Exercise: Look below for the lines from the one with "14. An diesem" to the one with "15. Klicken Sie", and copy exactly those lines, both ends included.

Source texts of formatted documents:

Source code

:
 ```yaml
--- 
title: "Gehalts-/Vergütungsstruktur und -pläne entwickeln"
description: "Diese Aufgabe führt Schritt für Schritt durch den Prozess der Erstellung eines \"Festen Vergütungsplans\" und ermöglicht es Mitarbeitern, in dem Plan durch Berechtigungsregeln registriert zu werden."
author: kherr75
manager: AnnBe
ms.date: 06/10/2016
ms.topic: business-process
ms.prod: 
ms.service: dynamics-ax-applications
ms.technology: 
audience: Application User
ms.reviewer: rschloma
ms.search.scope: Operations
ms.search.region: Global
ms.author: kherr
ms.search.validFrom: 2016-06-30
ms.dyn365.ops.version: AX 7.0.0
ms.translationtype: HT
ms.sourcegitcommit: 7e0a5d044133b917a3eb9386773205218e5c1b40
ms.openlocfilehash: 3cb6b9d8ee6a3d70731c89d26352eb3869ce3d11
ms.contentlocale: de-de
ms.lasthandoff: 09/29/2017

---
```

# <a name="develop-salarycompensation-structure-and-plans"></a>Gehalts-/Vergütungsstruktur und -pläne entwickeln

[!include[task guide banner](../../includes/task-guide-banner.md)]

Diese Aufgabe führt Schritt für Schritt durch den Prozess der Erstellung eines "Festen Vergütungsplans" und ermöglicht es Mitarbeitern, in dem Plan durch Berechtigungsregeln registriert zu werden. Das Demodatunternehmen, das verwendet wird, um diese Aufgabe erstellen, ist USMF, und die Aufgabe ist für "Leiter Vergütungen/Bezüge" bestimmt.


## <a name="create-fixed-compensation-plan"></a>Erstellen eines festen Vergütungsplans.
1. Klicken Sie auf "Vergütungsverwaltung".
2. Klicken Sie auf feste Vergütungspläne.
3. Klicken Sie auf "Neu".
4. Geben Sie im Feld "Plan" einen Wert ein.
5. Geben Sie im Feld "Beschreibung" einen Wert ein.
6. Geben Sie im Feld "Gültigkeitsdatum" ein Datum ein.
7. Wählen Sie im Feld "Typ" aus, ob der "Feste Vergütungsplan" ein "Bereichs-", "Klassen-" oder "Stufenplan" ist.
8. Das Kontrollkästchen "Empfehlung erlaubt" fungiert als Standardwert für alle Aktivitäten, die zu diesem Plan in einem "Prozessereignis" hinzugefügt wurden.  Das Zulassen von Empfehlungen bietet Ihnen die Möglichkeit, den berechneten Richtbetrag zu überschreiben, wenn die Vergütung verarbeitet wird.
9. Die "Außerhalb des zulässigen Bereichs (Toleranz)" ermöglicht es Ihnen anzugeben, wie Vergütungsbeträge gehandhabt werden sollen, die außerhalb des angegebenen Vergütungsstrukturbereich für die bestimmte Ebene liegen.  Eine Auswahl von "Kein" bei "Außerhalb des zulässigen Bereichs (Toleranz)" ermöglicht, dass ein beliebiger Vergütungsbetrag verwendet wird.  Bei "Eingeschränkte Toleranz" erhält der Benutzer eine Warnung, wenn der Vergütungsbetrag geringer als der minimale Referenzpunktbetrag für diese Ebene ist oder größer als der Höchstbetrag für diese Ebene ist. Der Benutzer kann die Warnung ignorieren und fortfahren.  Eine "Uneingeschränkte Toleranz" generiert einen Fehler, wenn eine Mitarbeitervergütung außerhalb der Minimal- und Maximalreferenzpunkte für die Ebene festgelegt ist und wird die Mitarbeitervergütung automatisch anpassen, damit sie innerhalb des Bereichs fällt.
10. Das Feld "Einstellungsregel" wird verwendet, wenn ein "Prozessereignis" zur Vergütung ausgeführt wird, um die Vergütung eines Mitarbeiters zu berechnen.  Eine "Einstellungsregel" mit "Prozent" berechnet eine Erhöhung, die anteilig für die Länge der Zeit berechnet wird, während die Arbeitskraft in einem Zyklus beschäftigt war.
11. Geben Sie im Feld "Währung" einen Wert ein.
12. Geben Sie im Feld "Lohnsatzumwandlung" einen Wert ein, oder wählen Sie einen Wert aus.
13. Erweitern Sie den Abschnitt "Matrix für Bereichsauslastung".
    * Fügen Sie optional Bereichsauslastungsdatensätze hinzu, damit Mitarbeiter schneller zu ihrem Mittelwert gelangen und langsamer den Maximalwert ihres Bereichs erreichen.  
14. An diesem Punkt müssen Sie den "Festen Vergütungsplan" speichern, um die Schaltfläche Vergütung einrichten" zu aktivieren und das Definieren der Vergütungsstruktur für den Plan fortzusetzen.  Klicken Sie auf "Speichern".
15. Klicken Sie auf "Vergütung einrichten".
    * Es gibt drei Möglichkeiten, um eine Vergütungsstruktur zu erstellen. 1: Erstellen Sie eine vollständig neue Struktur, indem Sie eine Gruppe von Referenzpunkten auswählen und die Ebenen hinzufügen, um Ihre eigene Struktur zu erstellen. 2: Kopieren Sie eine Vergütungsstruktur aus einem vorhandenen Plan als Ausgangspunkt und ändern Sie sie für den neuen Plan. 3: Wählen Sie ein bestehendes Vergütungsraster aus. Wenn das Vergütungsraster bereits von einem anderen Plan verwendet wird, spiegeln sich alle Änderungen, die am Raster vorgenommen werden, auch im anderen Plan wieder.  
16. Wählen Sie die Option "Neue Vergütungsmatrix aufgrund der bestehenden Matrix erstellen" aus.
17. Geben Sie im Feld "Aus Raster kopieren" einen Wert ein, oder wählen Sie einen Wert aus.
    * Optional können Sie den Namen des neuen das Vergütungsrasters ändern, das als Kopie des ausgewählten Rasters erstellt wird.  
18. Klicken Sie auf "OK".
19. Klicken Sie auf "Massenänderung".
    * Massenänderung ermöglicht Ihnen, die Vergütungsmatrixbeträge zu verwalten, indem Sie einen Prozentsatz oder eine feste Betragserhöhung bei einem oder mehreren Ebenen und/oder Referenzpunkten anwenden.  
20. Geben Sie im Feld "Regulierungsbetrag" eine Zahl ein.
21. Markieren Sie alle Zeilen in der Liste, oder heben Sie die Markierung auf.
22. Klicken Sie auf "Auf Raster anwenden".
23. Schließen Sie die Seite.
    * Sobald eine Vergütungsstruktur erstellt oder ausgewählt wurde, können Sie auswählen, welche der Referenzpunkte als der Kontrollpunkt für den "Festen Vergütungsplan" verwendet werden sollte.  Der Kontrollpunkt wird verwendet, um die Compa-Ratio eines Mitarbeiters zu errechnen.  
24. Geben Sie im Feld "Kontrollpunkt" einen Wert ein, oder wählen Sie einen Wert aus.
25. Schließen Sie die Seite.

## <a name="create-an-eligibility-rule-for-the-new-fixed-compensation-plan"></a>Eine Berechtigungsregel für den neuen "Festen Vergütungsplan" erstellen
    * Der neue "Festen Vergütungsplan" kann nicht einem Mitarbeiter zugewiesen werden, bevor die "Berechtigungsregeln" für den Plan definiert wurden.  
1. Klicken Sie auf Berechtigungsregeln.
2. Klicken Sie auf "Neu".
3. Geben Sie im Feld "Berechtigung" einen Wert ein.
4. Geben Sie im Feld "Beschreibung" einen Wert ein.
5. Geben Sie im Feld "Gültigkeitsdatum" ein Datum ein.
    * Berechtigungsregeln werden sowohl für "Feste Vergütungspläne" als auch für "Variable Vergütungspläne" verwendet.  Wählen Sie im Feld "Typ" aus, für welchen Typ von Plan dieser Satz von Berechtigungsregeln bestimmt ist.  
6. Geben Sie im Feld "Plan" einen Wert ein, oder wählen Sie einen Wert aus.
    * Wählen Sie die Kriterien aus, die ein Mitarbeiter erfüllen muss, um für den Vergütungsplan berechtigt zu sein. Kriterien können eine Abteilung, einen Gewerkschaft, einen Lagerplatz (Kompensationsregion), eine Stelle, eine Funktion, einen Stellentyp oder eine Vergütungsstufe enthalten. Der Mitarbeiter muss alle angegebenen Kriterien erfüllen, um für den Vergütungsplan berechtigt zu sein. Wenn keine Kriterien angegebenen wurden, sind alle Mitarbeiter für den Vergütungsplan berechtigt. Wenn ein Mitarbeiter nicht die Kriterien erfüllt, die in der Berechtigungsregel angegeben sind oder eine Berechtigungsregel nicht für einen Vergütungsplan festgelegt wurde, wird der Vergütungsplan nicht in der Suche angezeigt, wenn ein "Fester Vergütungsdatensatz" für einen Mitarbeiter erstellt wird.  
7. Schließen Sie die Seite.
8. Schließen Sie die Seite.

Worked solution:
14. An diesem Punkt müssen Sie den "Festen Vergütungsplan" speichern, um die Schaltfläche Vergütung einrichten" zu aktivieren und das Definieren der Vergütungsstruktur für den Plan fortzusetzen.  Klicken Sie auf "Speichern".
15. Klicken Sie auf "Vergütung einrichten".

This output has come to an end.